Set defiantly in the present tense, this biography offers readers an intimate view of Makeba’s fight for equality. Kathryn Erskine’s call-and-response style text and Charly Palmer’s bold illustrations come together in a raw, riveting duet of protest song and praise poem. A testament to how a single voice helped to shake up the world—and can continue to do so.
(J) Who was Lewis Carroll? By Pam Pollack
Meet the man who created Alice, the Mad Hatter, and Tweedle Dee and Tweedle Dum!
Lewis Carroll is the pen name of Charles L. Dodgson, a mathematician and church deacon, who taught at Oxford University. He was inspired to write his best known works, Alice’s Adventures in Wonderland and Through the Looking Glass, by one of the Dean’s daughters, Alice Liddell. The books were hugely successful and brought Carroll wide acclaim, especially for the nonsense poems “Jabberwocky” and The Hunting of the Snark.
Children and adults continue to be delighted by the fantasy of the Alice stories, which have been the basis of plays and movies since their publication in Victorian England during the 1860s and 1870s.

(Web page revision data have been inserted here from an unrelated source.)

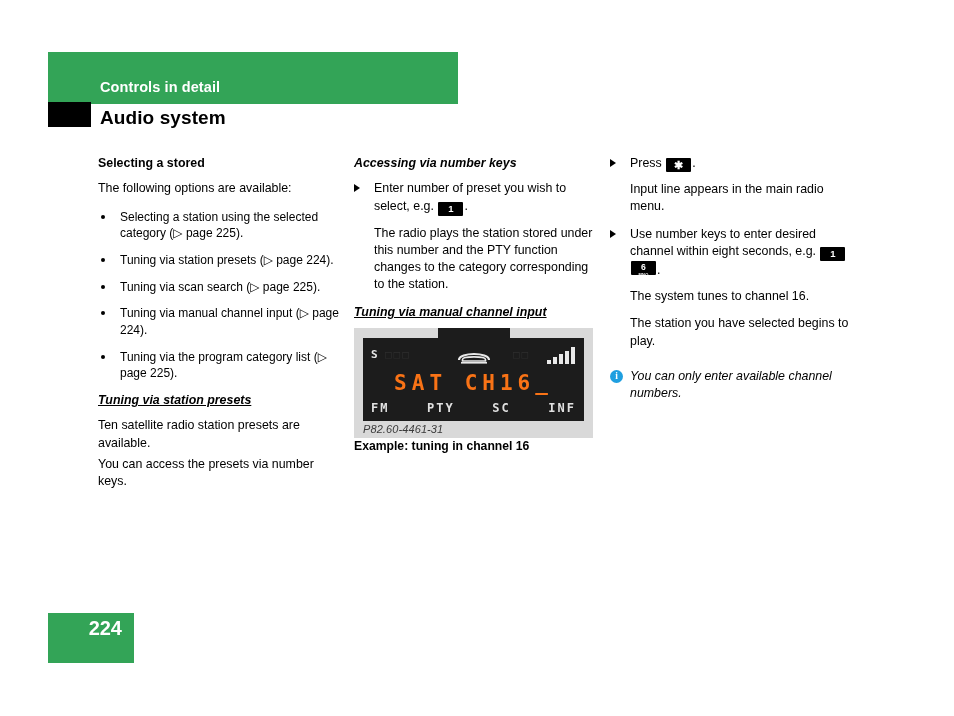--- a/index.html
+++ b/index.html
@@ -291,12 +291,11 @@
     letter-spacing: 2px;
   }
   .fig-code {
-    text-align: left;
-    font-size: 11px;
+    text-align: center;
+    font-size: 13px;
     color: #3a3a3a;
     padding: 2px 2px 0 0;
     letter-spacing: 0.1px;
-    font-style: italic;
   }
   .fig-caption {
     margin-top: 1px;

(YA) I will always Write Back: How One Letter Changed Two Lives by Caitlin Alifirenka
This true story shares the letters and the journey of a pair of pen pals, one a boy in Zimbabwe and one an American girl, and how their friendship changed their lives. – Robin
It started as an assignment. Everyone in Caitlin’s class wrote to an unknown student somewhere in a distant place.
Martin was lucky to even receive a pen-pal letter. There were only ten letters, and fifty kids in his class. But he was the top student, so he got the first one.
That letter was the beginning of a correspondence that spanned six years and changed two lives.
In this compelling dual memoir, Caitlin and Martin recount how they became best friends –and better people–through their long-distance exchange. Their story will inspire you to look beyond your own life and wonder about the world at large and your place in it.